9. • Giving intravenous thiamine in cases of total
parentral nutrition will help in resolution of lactic
acidosis.
• In status asthmaticus, high dose of beta 2 agonist
should be tapered gradually to reduce lactate levels.
• In shock, vaso constrictors should be added only after
volume replacement as they worsen the acidosis.
10. ALKALI THERAPY
• Start bicarbonate infusion to keep pH above 7.10
• The side effects of bicarbonate therapy is acute
hypercapnia, volume overload and cardiac
depression.
• When lactic acidosis is accompanying pulmonary
oedema, cardiopulmonary arrest, seizures, biguanide
therapy, ethanol ingestion, and diabetic ketoacidosis
bicarbonate therapy is not recommended.
11. HAEMODIALYSIS
• Haemodialysis is rarely indicated as a treatment for
lactic acidosis.
• It may be used in drug toxicity to speed up
elimination of drug/toxin.
• It is helpful when fluid overload and cardiac or renal
insufficiency is present.
12. RECENT ADVANCES
• Glucose, insulin infusion, nitropruside infusion,
hemodialysis, peritoneal dialysis have all been used
in order to treat lactic acidosis but their efficacy is
unproven.
• Thiamine, lipoic acid and dichloroacetate have been
used as they increase the activity of pyruvate
dehydrogenase enzyme.
13. DICHLOROACETATE
• Dichloroacetate (DCA) is an activator of pyruvate
dehydrogenase.
• It can lower concentration of lactic acid in patients by
improving the lactate utilization but when used in
large clinical trial it did not show any effect on
mortality.
• DCA, however, may be helpful in lactic acidosis in
children with severe malaria.
14. TRIS HYDROXYMETHYL
AMINOMETHANE (THAM)
• It is a weak alkali and theoretical has the advantage
over bicarbonate as it produces less carbon dioxide.
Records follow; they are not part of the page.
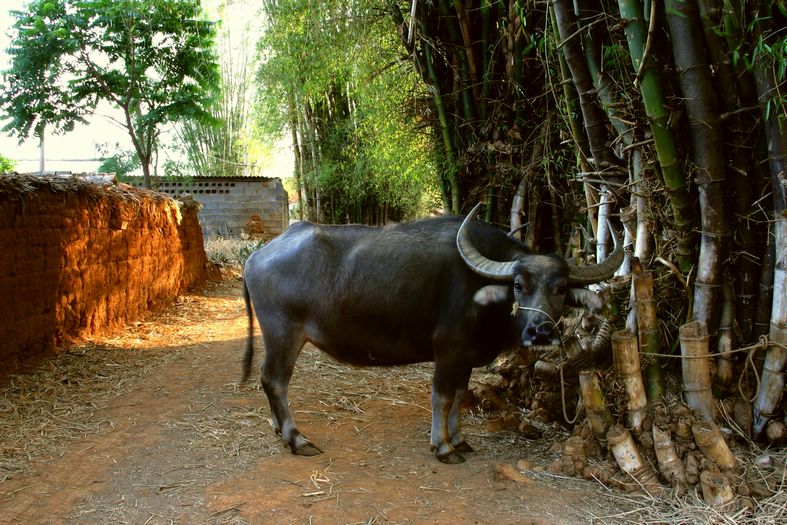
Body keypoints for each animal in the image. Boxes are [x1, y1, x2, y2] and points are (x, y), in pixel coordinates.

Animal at [242, 205, 620, 462]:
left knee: (271, 382)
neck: (480, 290)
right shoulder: (448, 351)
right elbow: (442, 396)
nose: (540, 331)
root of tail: (256, 256)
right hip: (283, 335)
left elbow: (460, 395)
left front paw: (460, 438)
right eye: (518, 285)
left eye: (560, 288)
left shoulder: (465, 358)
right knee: (274, 380)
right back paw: (296, 439)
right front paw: (443, 447)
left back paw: (280, 429)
• Clinical trials do not prove THAM to be more
effective than bicarbonate.
15. CARBICARB
• Carbicarb is an equimolar combination of sodium
carbonate and sodium bicarbonate that produces less
carbon dioxide than sodium bicarbonate alone.
• It has theoretical advantage but trials have not
demonstrated any reduction in mortality or morbidity.